* **Problem requirements**
The answer should consist of the records below, repeated exactly, and no pictures.

* **Material provided**
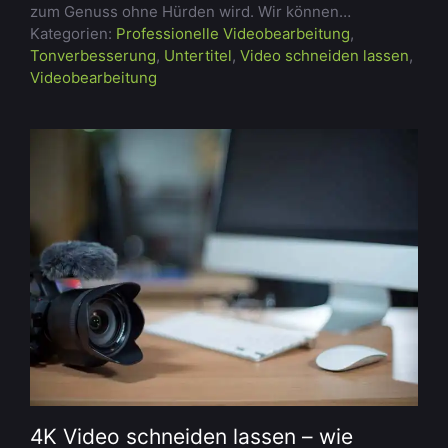
zum Genuss ohne Hürden wird. Wir können…
Kategorien:
Professionelle Videobearbeitung
,
Tonverbesserung
,
Untertitel
,
Video schneiden lassen
,
Videobearbeitung
4K Video schneiden lassen – wie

* **Solution**
zum Genuss ohne Hürden wird. Wir können…
Kategorien:
Professionelle Videobearbeitung
,
Tonverbesserung
,
Untertitel
,
Video schneiden lassen
,
Videobearbeitung
4K Video schneiden lassen – wie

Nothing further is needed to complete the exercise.